Java VM Address Space

R

Roedy Green

Since the codes for VM are like ordinary machine codes, do they lay in the
same Address Space for all loaded classes?
Is that address space a chunk of segmented memory with size of 4Gb? Or that
code lies in address space of Virtual Machine in form of instantinated
objects of VM itself?

The virtual machine is quite unlike an Intel machine. Addressing
within a method is relative to start of the method. Addressing within
an object is my field name. Addressing on the stack is by stack slot
relative to the current invocation, not letting you peek at the
caller's stack. References are black boxes designed to fetch an
object. You can't do arithmetic on them.

There is great flexibility in how the JVM actually works. It can even
use 64 bit references if it wants.
 
A

a

Hello Everybody.
I heard that Security is not covered completely in Java resources available
from Sun Microsystems'.
I'm trying to understand then, several things related to internals of Java
VM.
Since the codes for VM are like ordinary machine codes, do they lay in the
same Address Space for all loaded classes?
Is that address space a chunk of segmented memory with size of 4Gb? Or that
code lies in address space of Virtual Machine in form of instantinated
objects of VM itself?
Actually how many kinds of bindings(linking) exist?
Late binding, compile-time binding, and dynamic are they all presented in
Java?

Jack.
 
R

Roedy Green

Finally the
class is a not compiled code at all.
The class seems to be, and it is, the same source file, but without human
readable crap.

It is not Pentium native machine code. It is machine code for the Java
Virtual machine. It is the native machine code for PicoJava chips. See
http://mindprod.com/jgloss/picojava.html

It is not source with the comments removed, even though much of it is
intelligible to hex viewer. See http://mindprod.com/jasm.html

Try using Javah -c to disassemble some class files. You will see the
byte code resembles FORTH, a postfix, stack-based language.

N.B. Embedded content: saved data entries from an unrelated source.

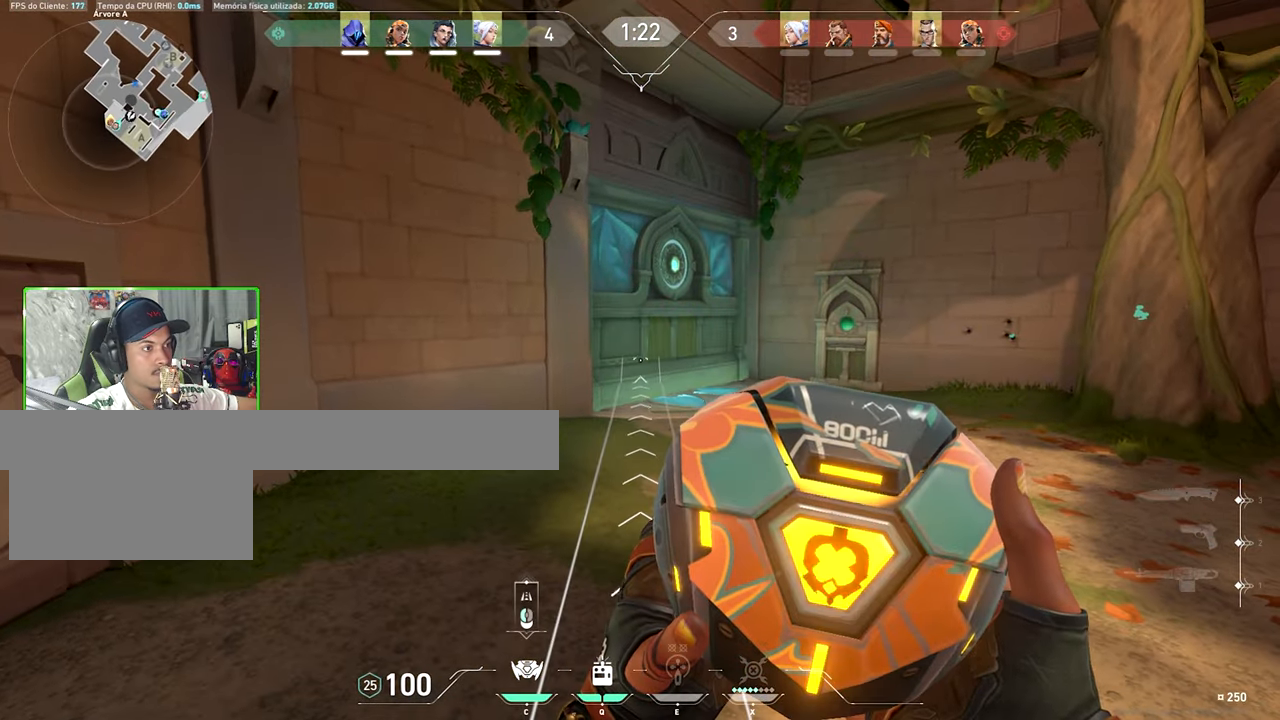
{"keys": ["shift"], "mouse": [], "mouse_move": "still", "events": [[100, "shift", "up"], [184, "shift", "down"], [317, "w", "down"], [467, "w", "up"]]}
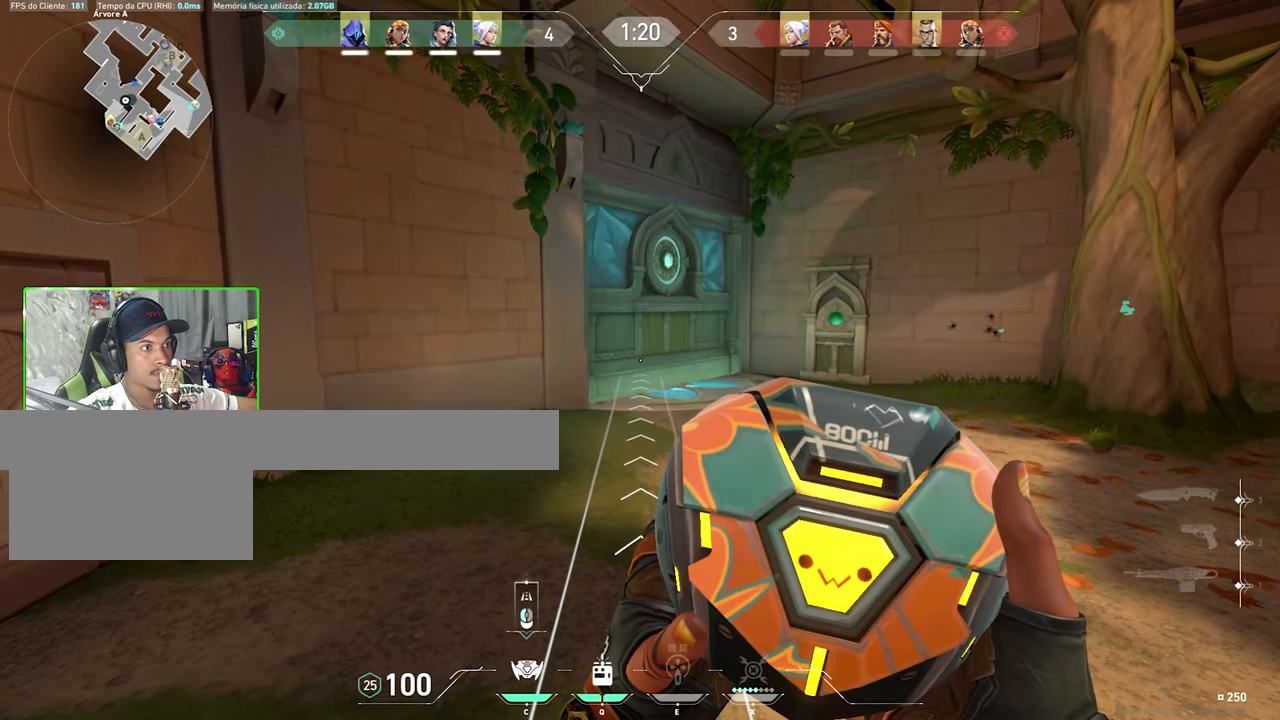
{"keys": ["shift"], "mouse": [], "mouse_move": "still", "events": []}
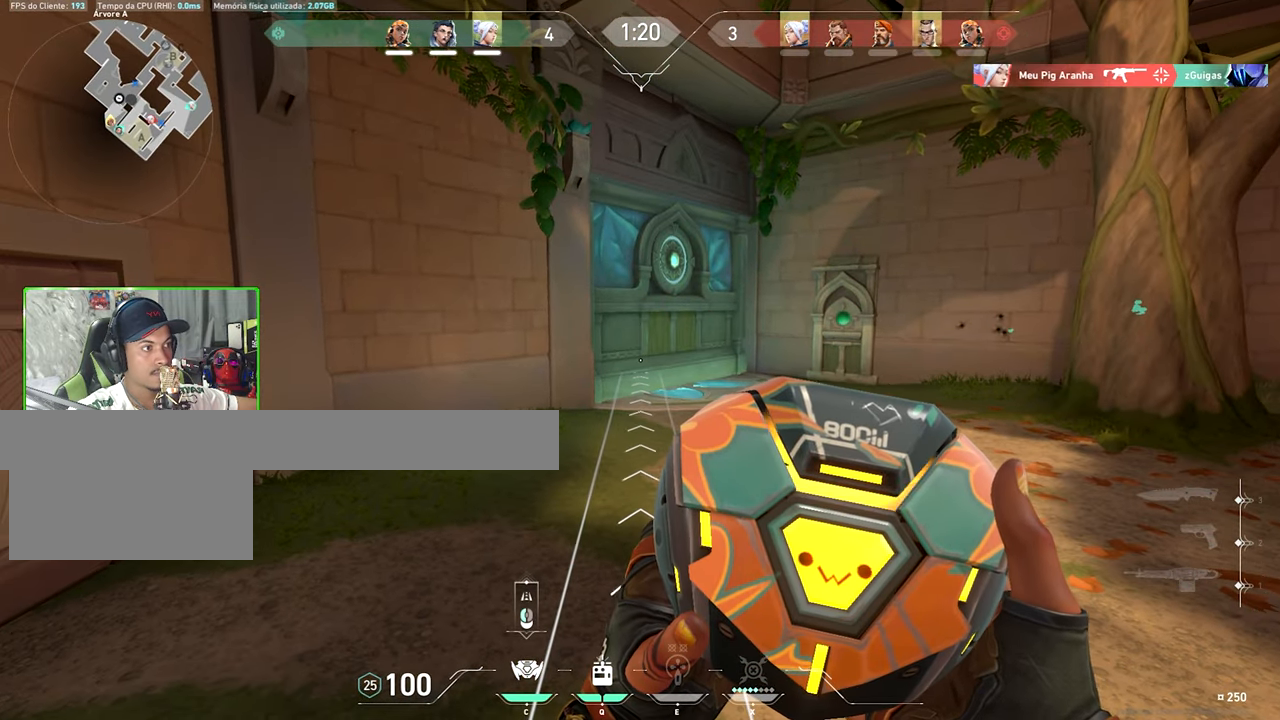
{"keys": ["d"], "mouse": [], "mouse_move": "left", "events": [[200, "s", "down"], [334, "d", "down"], [334, "s", "up"], [334, "shift", "up"]]}
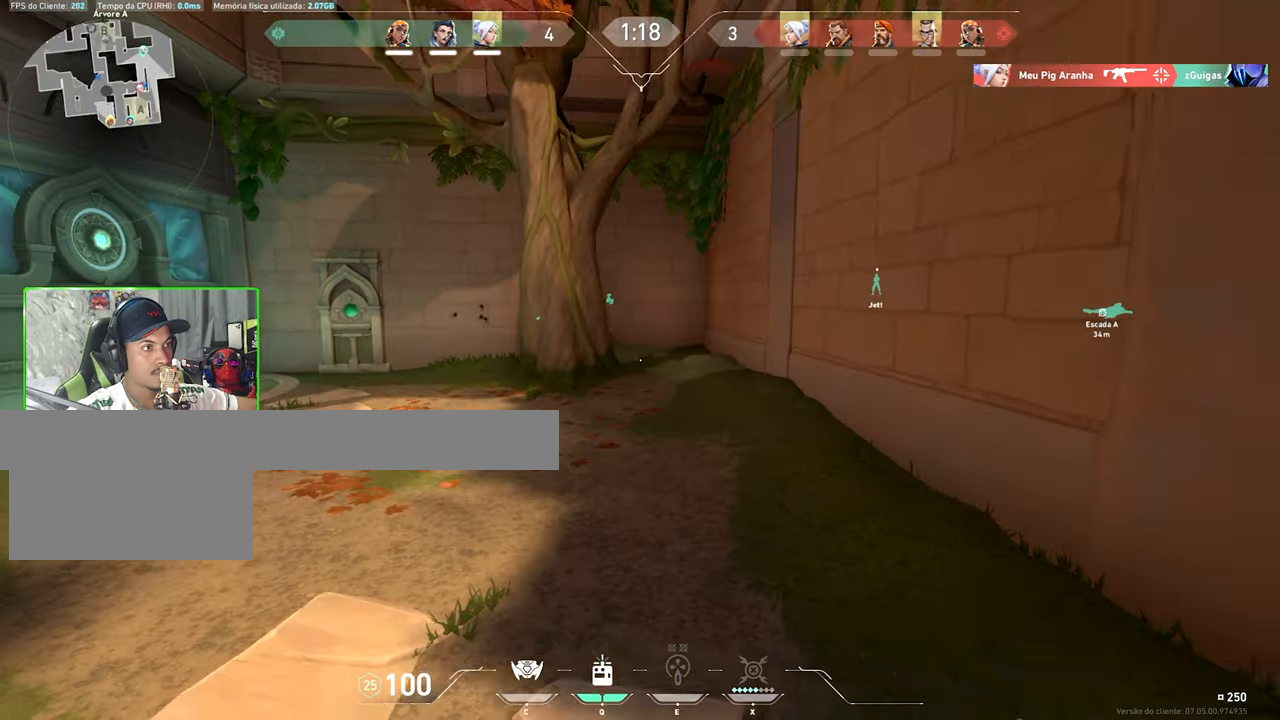
{"keys": ["d", "shift"], "mouse": [], "mouse_move": "up-left", "events": [[400, "shift", "down"]]}
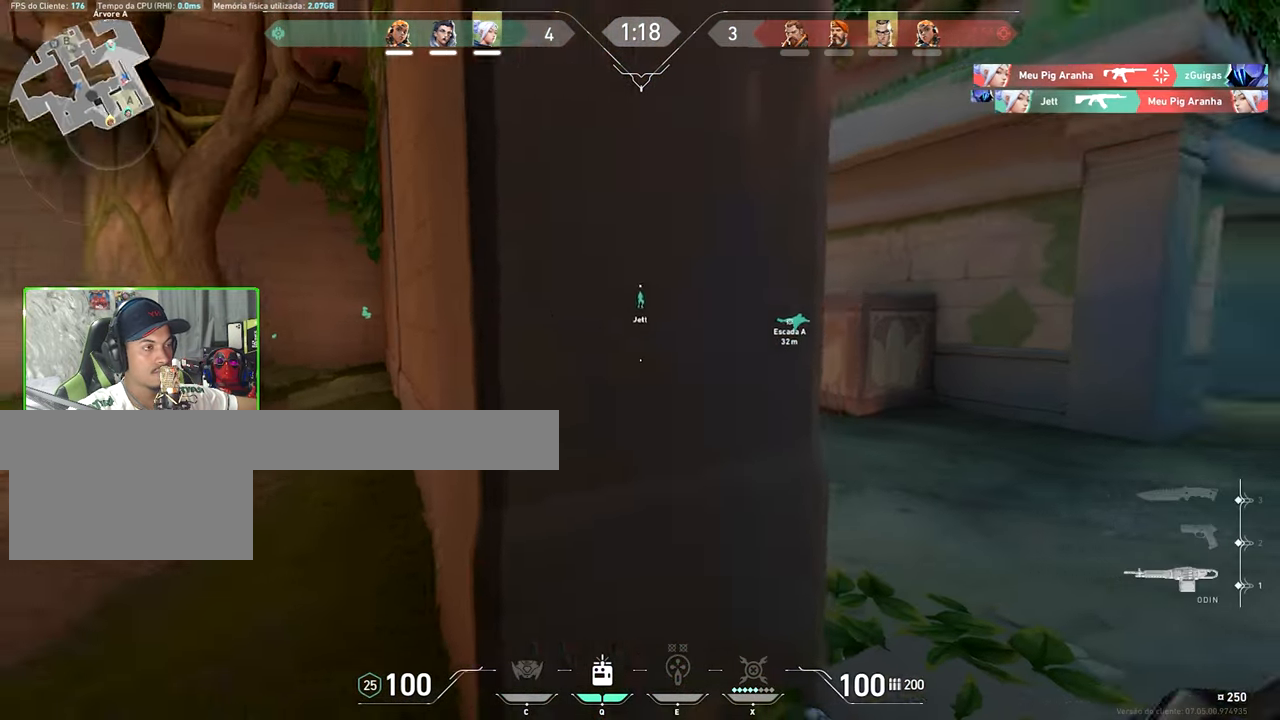
{"keys": ["shift"], "mouse": ["left", "right"], "mouse_move": "still", "events": [[67, "mouse_right", "down"], [100, "d", "up"], [200, "a", "down"], [200, "mouse_left", "down"], [300, "a", "up"]]}
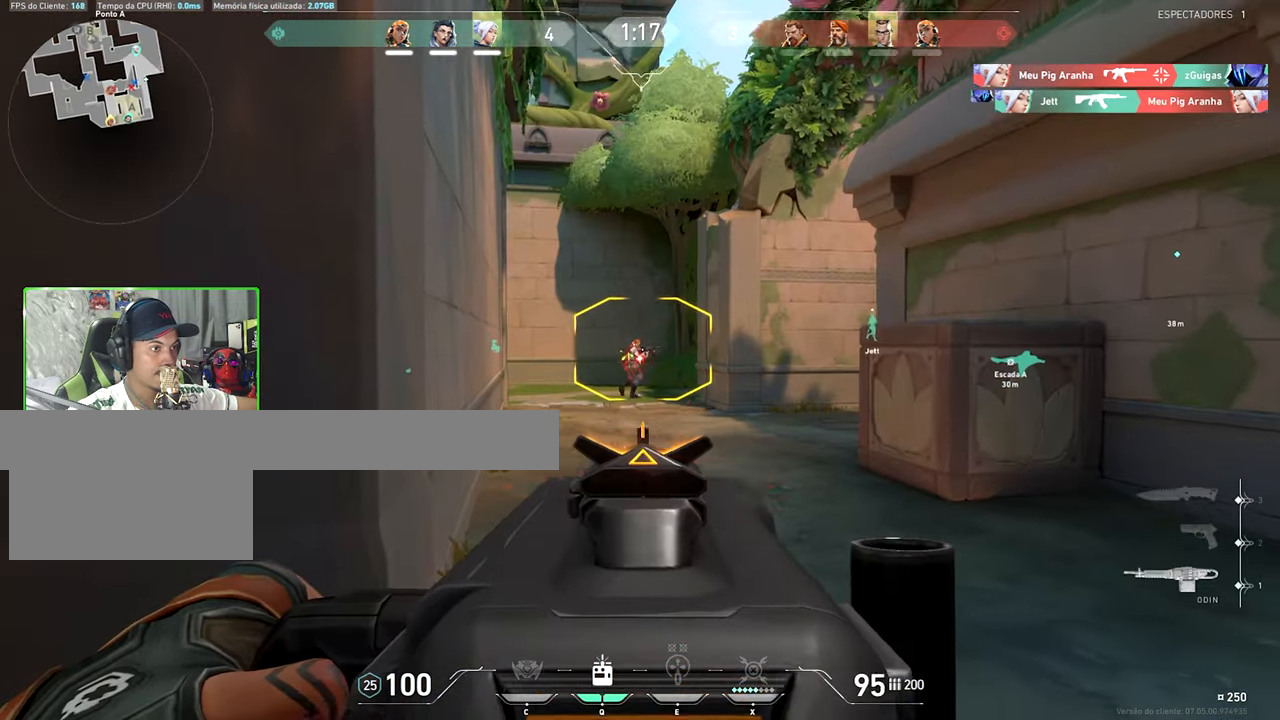
{"keys": ["shift"], "mouse": ["left", "right"], "mouse_move": "still", "events": []}
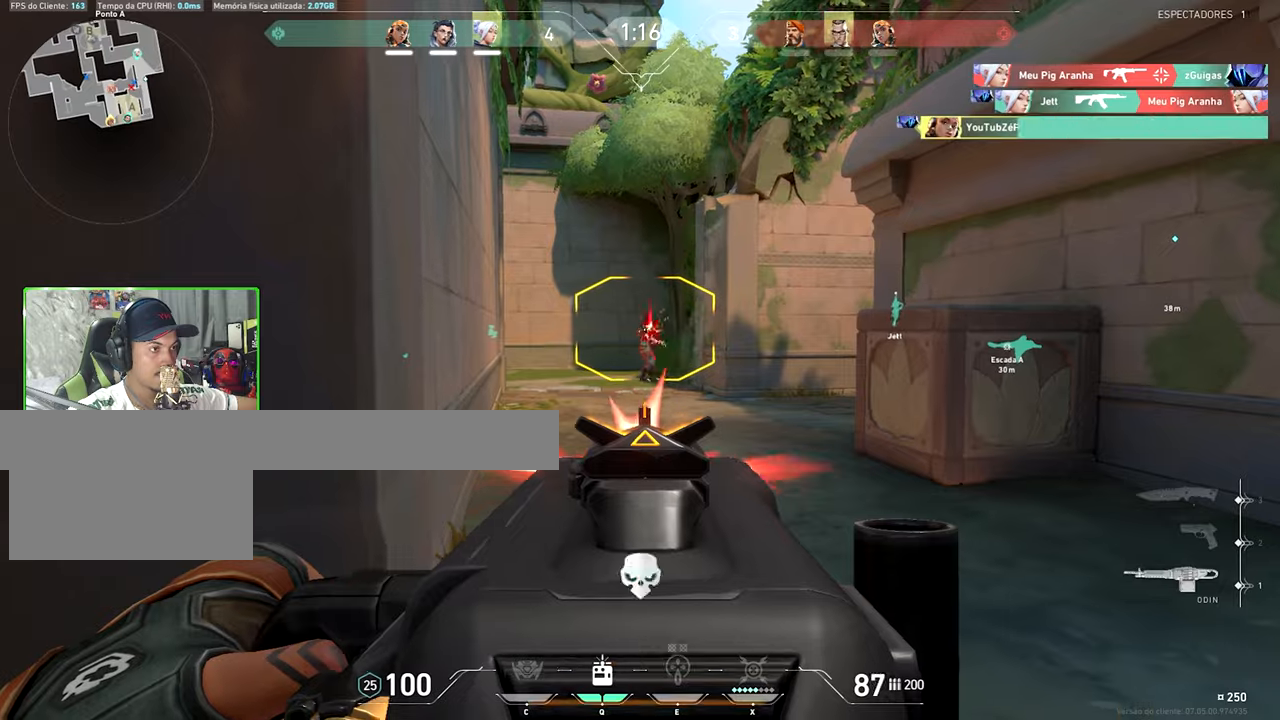
{"keys": ["a"], "mouse": [], "mouse_move": "left", "events": [[283, "a", "down"], [283, "mouse_left", "up"], [283, "mouse_right", "up"], [283, "shift", "up"]]}
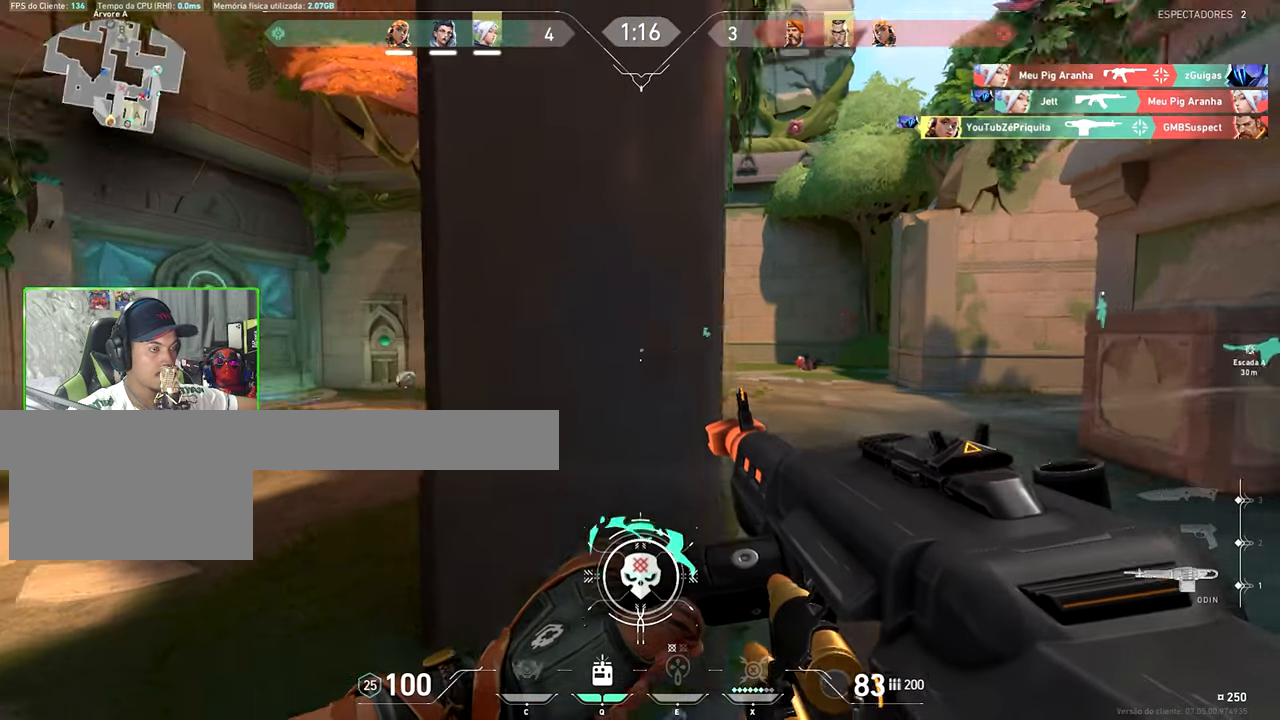
{"keys": ["a"], "mouse": [], "mouse_move": "right", "events": []}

see http://mindprod.com/jgloss/disassembler.html
 
R

Roedy Green

While looking into hex view of class file i found the limitations of 16bit
(pools entries) and 32bit of length

There are a number of limits in the class file format which are not in
the running JVM itself. For example inside the JVM you can have 64
bit references. The class file is the same. The size of the compiled
native code is not limited to 64K for a method. Inside the JVM, you
can have all the strings that will fit in the address space.
 
C

Chris Smith

Jack said:
Finally the class is a not compiled code at all.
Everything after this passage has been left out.